Who takes over when a business’s leader dies? The succession question in your business depends a great deal on its form, and there are three: the single proprietorship, the partnership, and the corporation.
As its name suggests, a single proprietorship is a business where the owner is at the same time the worker—though this does not stop him from hiring other people to run his enterprise. A single proprietorship gives the owner the privilege of making his own decisions, but it’s likely to close upon his death or incapacity unless someone in the family is willing and able to take over.
A partnership requires at least two people who know and trust each other. Their mere agreement gives rise to the partnership and its juridical personality, but that partnership is automatically dissolved when its purpose has been served, when something happens that makes it illegal for the partners to continue the business, or when one of the partners dies, withdraws, becomes bankrupt, is imprisoned or expelled from the union, or when a new partner is admitted to the union. A partner may also demand the dissolution of the partnership at any time, without sufficient cause and subject only to his liability for damages for breach of contract.

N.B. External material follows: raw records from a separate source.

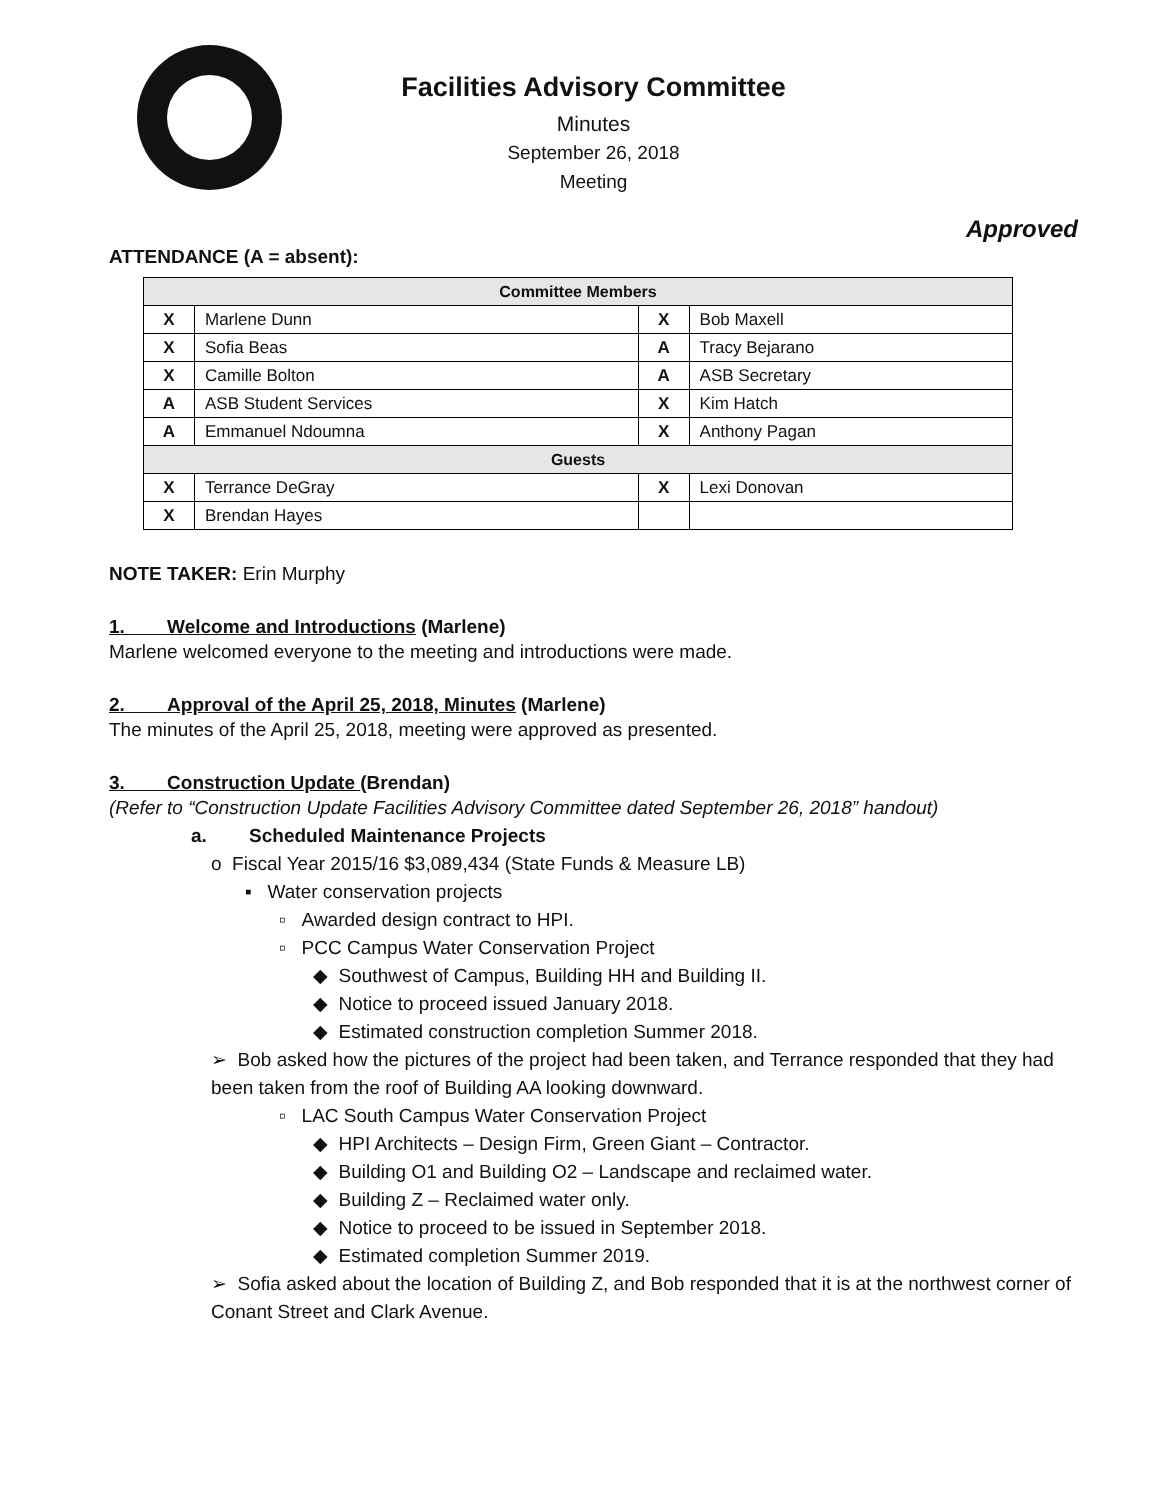Facilities Advisory Committee
Minutes
September 26, 2018
Meeting
Approved
ATTENDANCE (A = absent):
| Committee Members | | | |
| --- | --- | --- | --- |
| X | Marlene Dunn | X | Bob Maxell |
| X | Sofia Beas | A | Tracy Bejarano |
| X | Camille Bolton | A | ASB Secretary |
| A | ASB Student Services | X | Kim Hatch |
| A | Emmanuel Ndoumna | X | Anthony Pagan |
| Guests | | | |
| X | Terrance DeGray | X | Lexi Donovan |
| X | Brendan Hayes | | |
NOTE TAKER: Erin Murphy
1. Welcome and Introductions (Marlene)
Marlene welcomed everyone to the meeting and introductions were made.
2. Approval of the April 25, 2018, Minutes (Marlene)
The minutes of the April 25, 2018, meeting were approved as presented.
3. Construction Update (Brendan)
(Refer to “Construction Update Facilities Advisory Committee dated September 26, 2018” handout)
a. Scheduled Maintenance Projects
o Fiscal Year 2015/16 $3,089,434 (State Funds & Measure LB)
▪ Water conservation projects
▫ Awarded design contract to HPI.
▫ PCC Campus Water Conservation Project
◆ Southwest of Campus, Building HH and Building II.
◆ Notice to proceed issued January 2018.
◆ Estimated construction completion Summer 2018.
➢ Bob asked how the pictures of the project had been taken, and Terrance responded that they had been taken from the roof of Building AA looking downward.
▫ LAC South Campus Water Conservation Project
◆ HPI Architects – Design Firm, Green Giant – Contractor.
◆ Building O1 and Building O2 – Landscape and reclaimed water.
◆ Building Z – Reclaimed water only.
◆ Notice to proceed to be issued in September 2018.
◆ Estimated completion Summer 2019.
➢ Sofia asked about the location of Building Z, and Bob responded that it is at the northwest corner of Conant Street and Clark Avenue.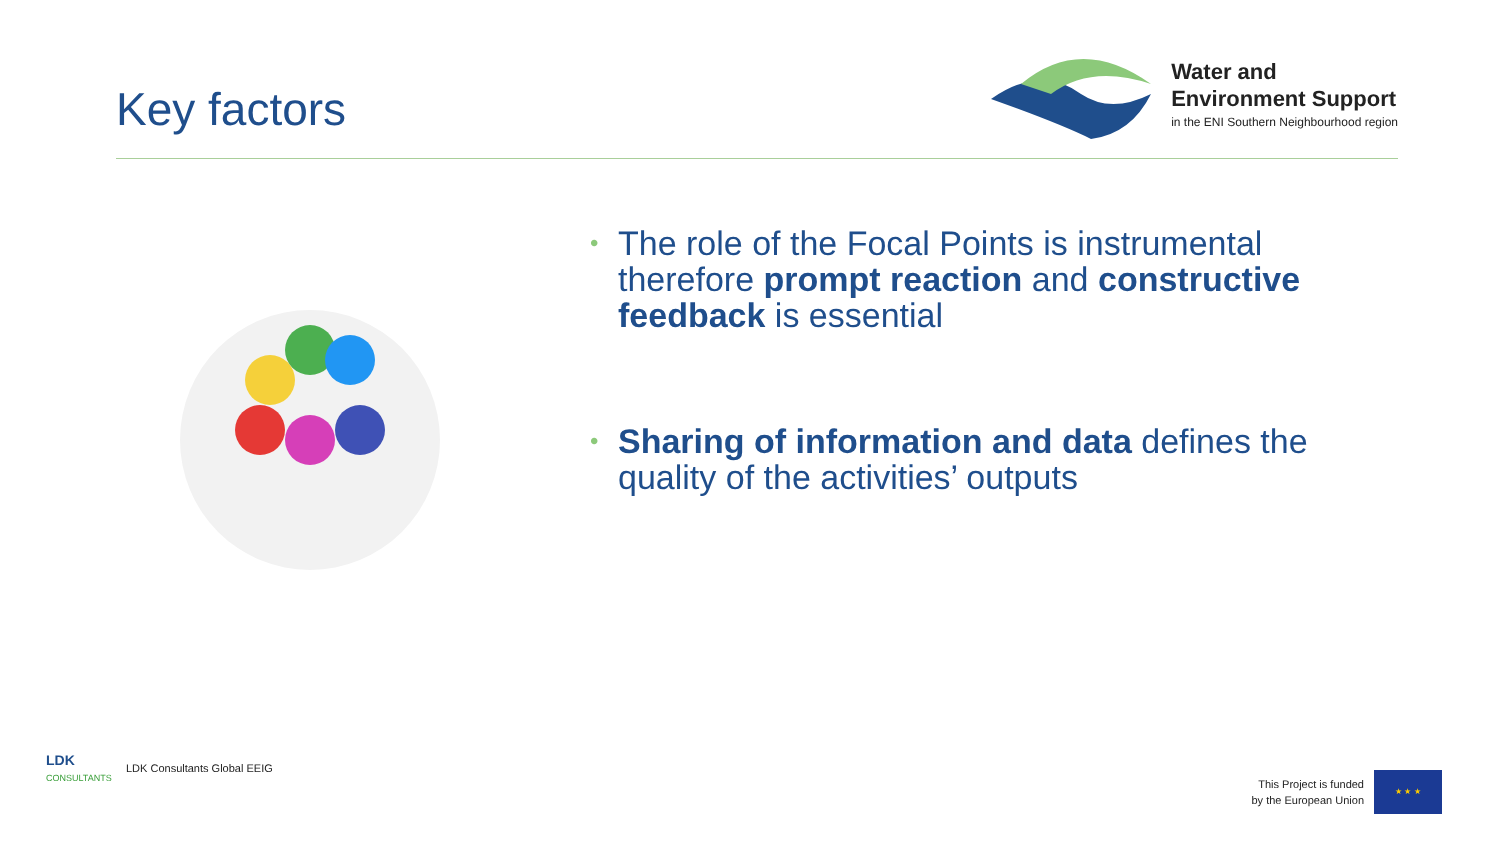Key factors
Water and
Environment Support
in the ENI Southern Neighbourhood region
• The role of the Focal Points is instrumental therefore prompt reaction and constructive feedback is essential
• Sharing of information and data defines the quality of the activities’ outputs
LDK
CONSULTANTS
LDK Consultants Global EEIG
This Project is funded
by the European Union
★ ★ ★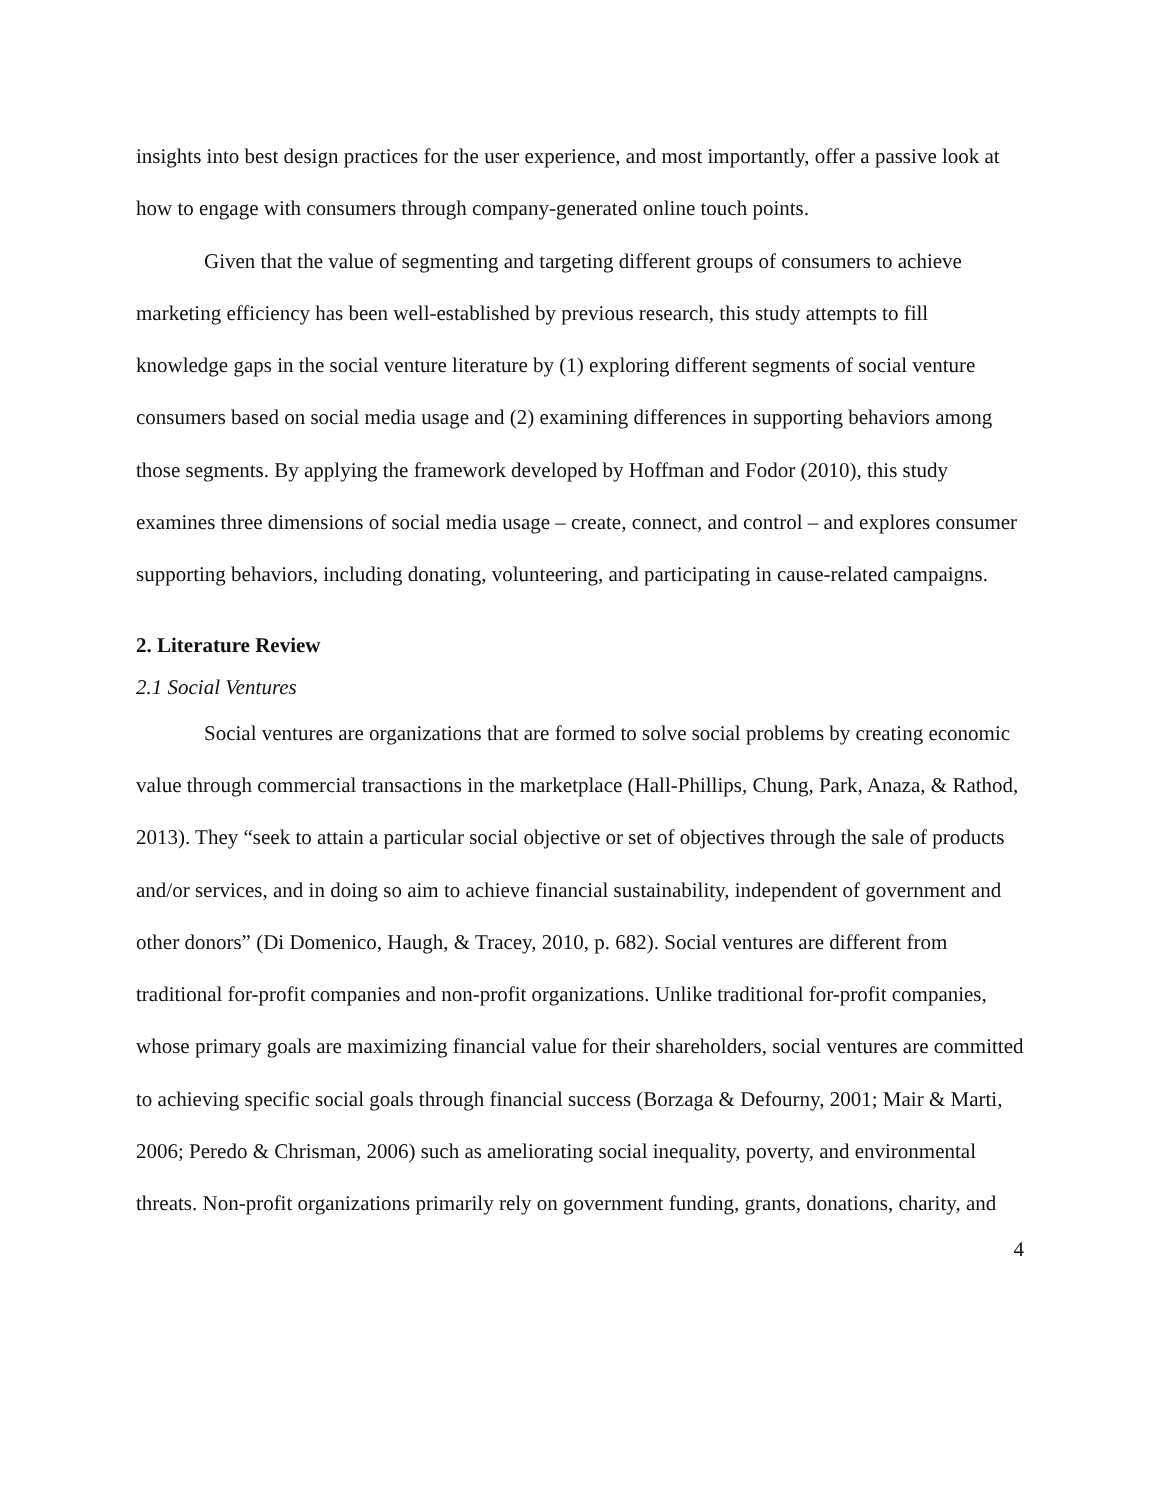insights into best design practices for the user experience, and most importantly, offer a passive look at how to engage with consumers through company-generated online touch points.
Given that the value of segmenting and targeting different groups of consumers to achieve marketing efficiency has been well-established by previous research, this study attempts to fill knowledge gaps in the social venture literature by (1) exploring different segments of social venture consumers based on social media usage and (2) examining differences in supporting behaviors among those segments. By applying the framework developed by Hoffman and Fodor (2010), this study examines three dimensions of social media usage – create, connect, and control – and explores consumer supporting behaviors, including donating, volunteering, and participating in cause-related campaigns.
2. Literature Review
2.1 Social Ventures
Social ventures are organizations that are formed to solve social problems by creating economic value through commercial transactions in the marketplace (Hall-Phillips, Chung, Park, Anaza, & Rathod, 2013). They “seek to attain a particular social objective or set of objectives through the sale of products and/or services, and in doing so aim to achieve financial sustainability, independent of government and other donors” (Di Domenico, Haugh, & Tracey, 2010, p. 682). Social ventures are different from traditional for-profit companies and non-profit organizations. Unlike traditional for-profit companies, whose primary goals are maximizing financial value for their shareholders, social ventures are committed to achieving specific social goals through financial success (Borzaga & Defourny, 2001; Mair & Marti, 2006; Peredo & Chrisman, 2006) such as ameliorating social inequality, poverty, and environmental threats. Non-profit organizations primarily rely on government funding, grants, donations, charity, and
4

Like a partnership, a corporation has a personality separate from the people comprising it, but it enjoys the right of succession and is not affected by the death, insolvency or other incapacity of any member or stockholder.
And unlike a partner, a stockholder may freely transfer his shares in the corporation, giving his transferee the status of a stockholder even without the consent of the other stockholders. A corporation may also not be dissolved unless the dissolution is approved by stockholders owning at least two-thirds of the outstanding capital stock, and the Securities and Exchange Commission, the securities watchdog, equally approves.